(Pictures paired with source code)
──────────────────────────────
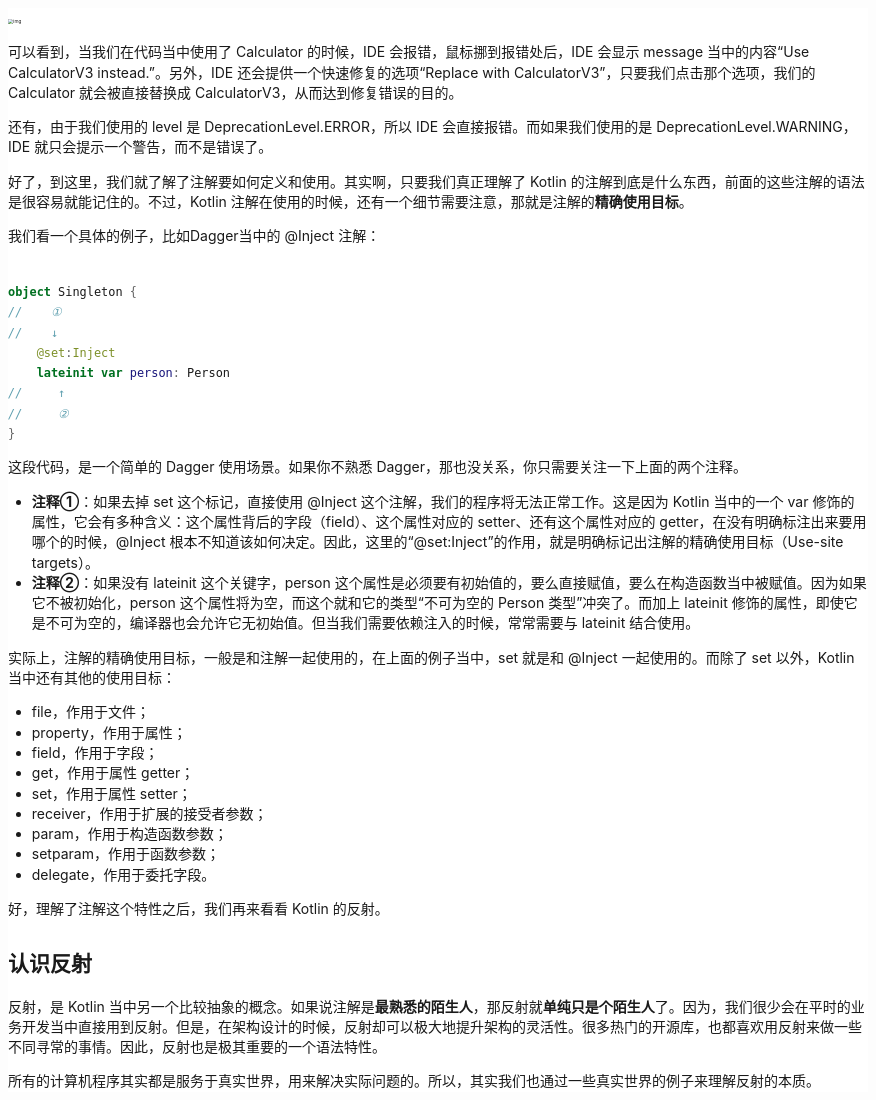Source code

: <img src="https://static001.geekbang.org/resource/image/62/89/6212fddyy950855b67c6f267c5351e89.gif?wh=2102x1754" alt="img" style="zoom: 33%;" />

可以看到，当我们在代码当中使用了 Calculator 的时候，IDE 会报错，鼠标挪到报错处后，IDE 会显示 message 当中的内容“Use CalculatorV3 instead.”。另外，IDE 还会提供一个快速修复的选项“Replace with CalculatorV3”，只要我们点击那个选项，我们的 Calculator 就会被直接替换成 CalculatorV3，从而达到修复错误的目的。

还有，由于我们使用的 level 是 DeprecationLevel.ERROR，所以 IDE 会直接报错。而如果我们使用的是 DeprecationLevel.WARNING，IDE 就只会提示一个警告，而不是错误了。

好了，到这里，我们就了解了注解要如何定义和使用。其实啊，只要我们真正理解了 Kotlin 的注解到底是什么东西，前面的这些注解的语法是很容易就能记住的。不过，Kotlin 注解在使用的时候，还有一个细节需要注意，那就是注解的**精确使用目标**。

我们看一个具体的例子，比如Dagger当中的 @Inject 注解：

```kotlin

object Singleton {
//    ①
//    ↓
    @set:Inject
    lateinit var person: Person
//     ↑
//     ②
}
```

这段代码，是一个简单的 Dagger 使用场景。如果你不熟悉 Dagger，那也没关系，你只需要关注一下上面的两个注释。

* **注释①**：如果去掉 set 这个标记，直接使用 @Inject 这个注解，我们的程序将无法正常工作。这是因为 Kotlin 当中的一个 var 修饰的属性，它会有多种含义：这个属性背后的字段（field）、这个属性对应的 setter、还有这个属性对应的 getter，在没有明确标注出来要用哪个的时候，@Inject 根本不知道该如何决定。因此，这里的“@set:Inject”的作用，就是明确标记出注解的精确使用目标（Use-site targets）。
* **注释②**：如果没有 lateinit 这个关键字，person 这个属性是必须要有初始值的，要么直接赋值，要么在构造函数当中被赋值。因为如果它不被初始化，person 这个属性将为空，而这个就和它的类型“不可为空的 Person 类型”冲突了。而加上 lateinit 修饰的属性，即使它是不可为空的，编译器也会允许它无初始值。但当我们需要依赖注入的时候，常常需要与 lateinit 结合使用。

实际上，注解的精确使用目标，一般是和注解一起使用的，在上面的例子当中，set 就是和 @Inject 一起使用的。而除了 set 以外，Kotlin 当中还有其他的使用目标：

* file，作用于文件；
* property，作用于属性；
* field，作用于字段；
* get，作用于属性 getter；
* set，作用于属性 setter；
* receiver，作用于扩展的接受者参数；
* param，作用于构造函数参数；
* setparam，作用于函数参数；
* delegate，作用于委托字段。

好，理解了注解这个特性之后，我们再来看看 Kotlin 的反射。

## 认识反射

反射，是 Kotlin 当中另一个比较抽象的概念。如果说注解是**最熟悉的陌生人**，那反射就**单纯只是个陌生人**了。因为，我们很少会在平时的业务开发当中直接用到反射。但是，在架构设计的时候，反射却可以极大地提升架构的灵活性。很多热门的开源库，也都喜欢用反射来做一些不同寻常的事情。因此，反射也是极其重要的一个语法特性。

所有的计算机程序其实都是服务于真实世界，用来解决实际问题的。所以，其实我们也通过一些真实世界的例子来理解反射的本质。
──────────────────────────────
About this exercise: The copy you produce must match the entries above exactly, except that it has no pictures.

Task solution:
Source code

: <img src="https://static001.geekbang.org/resource/image/62/89/6212fddyy950855b67c6f267c5351e89.gif?wh=2102x1754" alt="img" style="zoom: 33%;" />

可以看到，当我们在代码当中使用了 Calculator 的时候，IDE 会报错，鼠标挪到报错处后，IDE 会显示 message 当中的内容“Use CalculatorV3 instead.”。另外，IDE 还会提供一个快速修复的选项“Replace with CalculatorV3”，只要我们点击那个选项，我们的 Calculator 就会被直接替换成 CalculatorV3，从而达到修复错误的目的。

还有，由于我们使用的 level 是 DeprecationLevel.ERROR，所以 IDE 会直接报错。而如果我们使用的是 DeprecationLevel.WARNING，IDE 就只会提示一个警告，而不是错误了。

好了，到这里，我们就了解了注解要如何定义和使用。其实啊，只要我们真正理解了 Kotlin 的注解到底是什么东西，前面的这些注解的语法是很容易就能记住的。不过，Kotlin 注解在使用的时候，还有一个细节需要注意，那就是注解的**精确使用目标**。

我们看一个具体的例子，比如Dagger当中的 @Inject 注解：

```kotlin

object Singleton {
//    ①
//    ↓
    @set:Inject
    lateinit var person: Person
//     ↑
//     ②
}
```

这段代码，是一个简单的 Dagger 使用场景。如果你不熟悉 Dagger，那也没关系，你只需要关注一下上面的两个注释。

* **注释①**：如果去掉 set 这个标记，直接使用 @Inject 这个注解，我们的程序将无法正常工作。这是因为 Kotlin 当中的一个 var 修饰的属性，它会有多种含义：这个属性背后的字段（field）、这个属性对应的 setter、还有这个属性对应的 getter，在没有明确标注出来要用哪个的时候，@Inject 根本不知道该如何决定。因此，这里的“@set:Inject”的作用，就是明确标记出注解的精确使用目标（Use-site targets）。
* **注释②**：如果没有 lateinit 这个关键字，person 这个属性是必须要有初始值的，要么直接赋值，要么在构造函数当中被赋值。因为如果它不被初始化，person 这个属性将为空，而这个就和它的类型“不可为空的 Person 类型”冲突了。而加上 lateinit 修饰的属性，即使它是不可为空的，编译器也会允许它无初始值。但当我们需要依赖注入的时候，常常需要与 lateinit 结合使用。

实际上，注解的精确使用目标，一般是和注解一起使用的，在上面的例子当中，set 就是和 @Inject 一起使用的。而除了 set 以外，Kotlin 当中还有其他的使用目标：

* file，作用于文件；
* property，作用于属性；
* field，作用于字段；
* get，作用于属性 getter；
* set，作用于属性 setter；
* receiver，作用于扩展的接受者参数；
* param，作用于构造函数参数；
* setparam，作用于函数参数；
* delegate，作用于委托字段。

好，理解了注解这个特性之后，我们再来看看 Kotlin 的反射。

## 认识反射

反射，是 Kotlin 当中另一个比较抽象的概念。如果说注解是**最熟悉的陌生人**，那反射就**单纯只是个陌生人**了。因为，我们很少会在平时的业务开发当中直接用到反射。但是，在架构设计的时候，反射却可以极大地提升架构的灵活性。很多热门的开源库，也都喜欢用反射来做一些不同寻常的事情。因此，反射也是极其重要的一个语法特性。

所有的计算机程序其实都是服务于真实世界，用来解决实际问题的。所以，其实我们也通过一些真实世界的例子来理解反射的本质。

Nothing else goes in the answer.